Crown will manage marketing, distribution and pricing decisions of Grupo Modelo brands sold in the U.S. And customers likely won't be affected by the sale, said Kim Barrow, president and chief operating officer of Earth City-based Summit Distributing, Missouri's largest imported beer distributor.
“We don't expect any changes in the way we do business,” Barrow said. “It should be business as usual.”
A-B InBev does have the right to exercise an option to acquire Crown every 10 years. But that provision may not survive regulators' scrutiny.
“That might be a bargaining chip they put in there to have something to give up” if regulators raise concerns, Schuhmacher said.
Friday's acquisition announcement ends a close, but tumultuous relationship between the two brewers. The partnership first started in 1993 when A-B bought a share of Modelo as part of a bid to expand in Mexico. By the late 1990s, A-B owned a 50 percent interest in the business, and controlled nine of 19 board seats, while Modelo CEO Carlos Fernandez sat on the St. Louis brewer's board.
When InBev launched its takeover bid in 2008, A-B executives saw buying the rest of Modelo as their best option to remain independent - the so-called “Mexican defense” - and the two companies were near a deal in which A-B would buy out Modelo and potentially install Fernandez as CEO, according to an account in Dethroning the King, a 2011 book on the InBev takeover.
But that deal fell through, and Fernandez quit the board of A-B shortly before the deal with InBev.
Since then, relations between Modelo and A-B InBev have been frosty.
In 2008, Modelo filed for arbitration against A-B selling its stake in the Mexican brewer to InBev; arbitrators ruled in A-B's favor.

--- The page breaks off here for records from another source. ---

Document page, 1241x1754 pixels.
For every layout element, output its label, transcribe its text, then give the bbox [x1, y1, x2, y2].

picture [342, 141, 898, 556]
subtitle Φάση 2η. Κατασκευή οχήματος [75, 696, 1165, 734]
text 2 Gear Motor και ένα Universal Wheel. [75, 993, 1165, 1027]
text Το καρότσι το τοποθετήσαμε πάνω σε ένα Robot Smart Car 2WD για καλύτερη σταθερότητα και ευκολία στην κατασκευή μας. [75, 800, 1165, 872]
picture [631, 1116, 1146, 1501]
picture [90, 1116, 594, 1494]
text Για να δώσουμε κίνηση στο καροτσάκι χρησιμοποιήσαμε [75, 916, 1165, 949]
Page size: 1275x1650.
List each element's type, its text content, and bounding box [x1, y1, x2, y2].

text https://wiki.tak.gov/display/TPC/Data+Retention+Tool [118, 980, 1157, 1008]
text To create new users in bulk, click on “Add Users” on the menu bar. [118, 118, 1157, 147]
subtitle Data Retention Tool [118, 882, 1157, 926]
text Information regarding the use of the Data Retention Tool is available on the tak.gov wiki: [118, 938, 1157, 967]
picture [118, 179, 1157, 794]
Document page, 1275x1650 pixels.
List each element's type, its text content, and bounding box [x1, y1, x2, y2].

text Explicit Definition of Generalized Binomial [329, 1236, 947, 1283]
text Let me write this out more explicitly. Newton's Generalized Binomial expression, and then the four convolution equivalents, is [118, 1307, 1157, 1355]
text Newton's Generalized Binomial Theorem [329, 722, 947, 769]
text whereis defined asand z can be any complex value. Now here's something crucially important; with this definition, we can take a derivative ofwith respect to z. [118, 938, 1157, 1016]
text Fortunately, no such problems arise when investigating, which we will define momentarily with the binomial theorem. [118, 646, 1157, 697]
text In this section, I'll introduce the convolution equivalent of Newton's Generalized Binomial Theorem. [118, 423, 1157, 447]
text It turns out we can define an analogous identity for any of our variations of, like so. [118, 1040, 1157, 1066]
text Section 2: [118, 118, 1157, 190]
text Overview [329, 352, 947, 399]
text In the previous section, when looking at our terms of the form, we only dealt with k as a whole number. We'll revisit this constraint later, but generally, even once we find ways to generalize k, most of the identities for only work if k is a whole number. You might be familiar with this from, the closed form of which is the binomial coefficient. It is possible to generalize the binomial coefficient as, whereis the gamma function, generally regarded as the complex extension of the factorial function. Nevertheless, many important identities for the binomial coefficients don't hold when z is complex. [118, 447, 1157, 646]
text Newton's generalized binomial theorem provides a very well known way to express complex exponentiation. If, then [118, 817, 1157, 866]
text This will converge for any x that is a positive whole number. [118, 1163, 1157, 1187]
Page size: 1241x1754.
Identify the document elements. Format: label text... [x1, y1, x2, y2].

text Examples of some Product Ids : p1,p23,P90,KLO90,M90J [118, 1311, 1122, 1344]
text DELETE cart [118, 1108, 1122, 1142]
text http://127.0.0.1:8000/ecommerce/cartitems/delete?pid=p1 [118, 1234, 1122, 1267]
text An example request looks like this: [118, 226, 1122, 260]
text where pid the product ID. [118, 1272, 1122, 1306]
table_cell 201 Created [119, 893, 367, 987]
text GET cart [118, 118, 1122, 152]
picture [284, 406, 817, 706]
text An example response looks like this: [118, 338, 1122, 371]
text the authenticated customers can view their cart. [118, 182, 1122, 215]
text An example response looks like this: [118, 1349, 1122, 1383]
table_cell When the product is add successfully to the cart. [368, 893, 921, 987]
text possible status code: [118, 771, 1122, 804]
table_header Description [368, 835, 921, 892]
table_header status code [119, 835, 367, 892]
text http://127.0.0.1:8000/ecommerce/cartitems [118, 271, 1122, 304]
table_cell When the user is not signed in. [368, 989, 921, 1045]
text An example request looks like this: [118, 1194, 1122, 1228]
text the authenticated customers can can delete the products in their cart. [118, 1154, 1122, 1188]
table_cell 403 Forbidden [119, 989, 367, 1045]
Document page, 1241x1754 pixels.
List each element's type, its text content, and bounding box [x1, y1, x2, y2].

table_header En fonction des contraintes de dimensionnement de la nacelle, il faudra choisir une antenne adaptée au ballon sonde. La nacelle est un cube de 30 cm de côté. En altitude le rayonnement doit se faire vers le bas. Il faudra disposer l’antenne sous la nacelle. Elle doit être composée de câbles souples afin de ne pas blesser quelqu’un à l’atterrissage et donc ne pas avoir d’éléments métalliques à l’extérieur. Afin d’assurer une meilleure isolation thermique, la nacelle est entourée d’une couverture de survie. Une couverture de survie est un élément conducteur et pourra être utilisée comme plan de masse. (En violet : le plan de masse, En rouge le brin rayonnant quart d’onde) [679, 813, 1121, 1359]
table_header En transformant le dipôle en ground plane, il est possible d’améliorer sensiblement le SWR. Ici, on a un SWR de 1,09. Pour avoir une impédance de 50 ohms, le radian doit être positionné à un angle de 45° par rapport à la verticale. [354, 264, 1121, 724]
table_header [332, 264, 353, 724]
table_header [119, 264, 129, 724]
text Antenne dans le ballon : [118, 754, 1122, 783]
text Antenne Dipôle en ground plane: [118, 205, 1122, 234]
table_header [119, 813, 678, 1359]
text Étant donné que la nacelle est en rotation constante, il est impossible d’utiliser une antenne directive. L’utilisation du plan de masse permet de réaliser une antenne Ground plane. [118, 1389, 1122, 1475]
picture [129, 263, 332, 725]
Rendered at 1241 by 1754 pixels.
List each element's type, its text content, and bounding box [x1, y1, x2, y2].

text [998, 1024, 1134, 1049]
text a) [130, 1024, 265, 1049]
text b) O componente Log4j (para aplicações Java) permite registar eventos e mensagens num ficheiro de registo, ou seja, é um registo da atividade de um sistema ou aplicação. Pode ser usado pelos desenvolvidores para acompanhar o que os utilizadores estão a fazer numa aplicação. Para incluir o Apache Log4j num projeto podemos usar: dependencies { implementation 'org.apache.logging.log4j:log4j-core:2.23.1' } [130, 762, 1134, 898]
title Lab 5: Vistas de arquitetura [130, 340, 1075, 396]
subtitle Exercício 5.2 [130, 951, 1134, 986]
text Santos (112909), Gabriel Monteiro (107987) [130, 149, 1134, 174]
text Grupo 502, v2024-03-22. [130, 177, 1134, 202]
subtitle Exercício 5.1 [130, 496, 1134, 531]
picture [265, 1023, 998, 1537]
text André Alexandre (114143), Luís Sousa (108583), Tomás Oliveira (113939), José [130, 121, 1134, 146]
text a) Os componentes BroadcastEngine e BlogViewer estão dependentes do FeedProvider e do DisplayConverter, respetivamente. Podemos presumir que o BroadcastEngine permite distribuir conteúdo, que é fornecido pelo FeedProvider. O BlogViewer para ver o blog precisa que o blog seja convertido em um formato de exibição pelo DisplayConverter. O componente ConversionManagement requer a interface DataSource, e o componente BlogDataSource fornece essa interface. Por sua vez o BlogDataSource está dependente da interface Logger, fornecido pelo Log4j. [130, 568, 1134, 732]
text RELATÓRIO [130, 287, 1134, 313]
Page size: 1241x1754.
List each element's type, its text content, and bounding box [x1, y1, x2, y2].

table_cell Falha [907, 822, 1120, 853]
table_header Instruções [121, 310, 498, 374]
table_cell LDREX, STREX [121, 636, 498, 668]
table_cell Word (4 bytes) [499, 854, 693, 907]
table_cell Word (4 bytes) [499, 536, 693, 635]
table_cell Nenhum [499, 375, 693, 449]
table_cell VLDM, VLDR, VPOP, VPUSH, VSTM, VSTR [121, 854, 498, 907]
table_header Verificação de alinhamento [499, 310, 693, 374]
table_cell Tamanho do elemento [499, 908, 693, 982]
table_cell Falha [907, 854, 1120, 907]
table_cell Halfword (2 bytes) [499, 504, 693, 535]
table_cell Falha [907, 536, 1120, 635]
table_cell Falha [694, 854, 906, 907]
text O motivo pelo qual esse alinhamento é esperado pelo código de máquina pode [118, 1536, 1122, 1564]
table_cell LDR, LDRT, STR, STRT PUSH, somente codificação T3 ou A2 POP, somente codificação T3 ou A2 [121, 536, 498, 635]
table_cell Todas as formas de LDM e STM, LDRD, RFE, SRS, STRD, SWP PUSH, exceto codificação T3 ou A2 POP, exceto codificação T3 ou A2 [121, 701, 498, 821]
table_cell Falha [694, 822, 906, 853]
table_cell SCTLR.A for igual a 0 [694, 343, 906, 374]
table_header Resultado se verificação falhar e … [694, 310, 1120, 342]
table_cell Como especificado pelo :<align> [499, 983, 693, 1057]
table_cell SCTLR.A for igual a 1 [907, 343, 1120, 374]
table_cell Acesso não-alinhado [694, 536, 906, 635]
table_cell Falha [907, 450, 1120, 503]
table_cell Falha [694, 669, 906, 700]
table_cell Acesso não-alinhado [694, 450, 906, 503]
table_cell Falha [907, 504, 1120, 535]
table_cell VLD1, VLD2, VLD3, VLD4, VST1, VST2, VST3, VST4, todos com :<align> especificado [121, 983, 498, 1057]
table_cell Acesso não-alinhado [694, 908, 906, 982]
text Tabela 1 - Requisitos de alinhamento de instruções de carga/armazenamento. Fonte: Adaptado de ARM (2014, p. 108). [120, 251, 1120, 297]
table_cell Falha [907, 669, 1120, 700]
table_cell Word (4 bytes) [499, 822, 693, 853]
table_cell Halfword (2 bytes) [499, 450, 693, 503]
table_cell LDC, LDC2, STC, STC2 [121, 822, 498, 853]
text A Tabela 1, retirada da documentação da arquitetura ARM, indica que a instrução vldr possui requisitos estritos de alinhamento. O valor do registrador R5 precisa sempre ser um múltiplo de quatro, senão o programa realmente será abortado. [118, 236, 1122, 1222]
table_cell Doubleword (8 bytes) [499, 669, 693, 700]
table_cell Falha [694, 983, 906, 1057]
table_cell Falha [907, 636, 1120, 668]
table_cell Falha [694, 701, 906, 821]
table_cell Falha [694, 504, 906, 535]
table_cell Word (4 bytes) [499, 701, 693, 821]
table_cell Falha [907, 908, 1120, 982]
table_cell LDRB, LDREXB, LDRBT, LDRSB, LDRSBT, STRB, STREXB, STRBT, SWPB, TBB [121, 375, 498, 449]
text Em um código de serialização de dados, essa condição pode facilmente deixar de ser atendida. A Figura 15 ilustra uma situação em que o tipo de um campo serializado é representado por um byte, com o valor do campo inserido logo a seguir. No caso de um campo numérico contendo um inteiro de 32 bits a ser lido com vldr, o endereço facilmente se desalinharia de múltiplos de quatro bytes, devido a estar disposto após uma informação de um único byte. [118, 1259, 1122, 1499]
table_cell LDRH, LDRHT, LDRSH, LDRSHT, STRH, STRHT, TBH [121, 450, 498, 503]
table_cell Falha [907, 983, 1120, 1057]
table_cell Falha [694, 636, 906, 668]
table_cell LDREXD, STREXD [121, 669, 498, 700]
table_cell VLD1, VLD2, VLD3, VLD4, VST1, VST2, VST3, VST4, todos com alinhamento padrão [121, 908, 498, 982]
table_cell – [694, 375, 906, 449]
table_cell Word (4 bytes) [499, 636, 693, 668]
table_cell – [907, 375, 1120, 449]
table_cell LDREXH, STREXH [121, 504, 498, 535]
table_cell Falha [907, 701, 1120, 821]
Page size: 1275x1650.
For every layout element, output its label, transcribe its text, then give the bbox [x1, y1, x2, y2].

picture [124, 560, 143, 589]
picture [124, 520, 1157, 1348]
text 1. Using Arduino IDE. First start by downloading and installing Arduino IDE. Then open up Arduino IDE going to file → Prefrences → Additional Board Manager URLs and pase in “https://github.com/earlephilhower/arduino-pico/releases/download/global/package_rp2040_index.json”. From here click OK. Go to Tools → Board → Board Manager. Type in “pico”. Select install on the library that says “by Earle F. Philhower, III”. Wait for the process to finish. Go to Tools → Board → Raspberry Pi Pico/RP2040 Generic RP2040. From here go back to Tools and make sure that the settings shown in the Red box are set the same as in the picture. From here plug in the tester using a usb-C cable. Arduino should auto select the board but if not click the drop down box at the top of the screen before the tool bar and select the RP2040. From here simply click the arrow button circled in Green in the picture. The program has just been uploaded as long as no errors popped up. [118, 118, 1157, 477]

Meanwhile Modelo has snubbed A-B InBev's network for several overseas distribution deals, instead picking rivals MolsonCoors and Carlsberg.
As a company closely controlled by various Mexican families, it was unclear why the owners decided to yield to A-B InBev.
Benj Steinman, editor of Beer Marketer's Insights, a New York-based trade newsletter, said Grupo Modelo had signaled recently that it wasn't interested in a sale.
“It could just be the timing for some of their shareholders,” he said. “There is a sense of inevitability to it, in that you have an partner with extremely deep pockets.”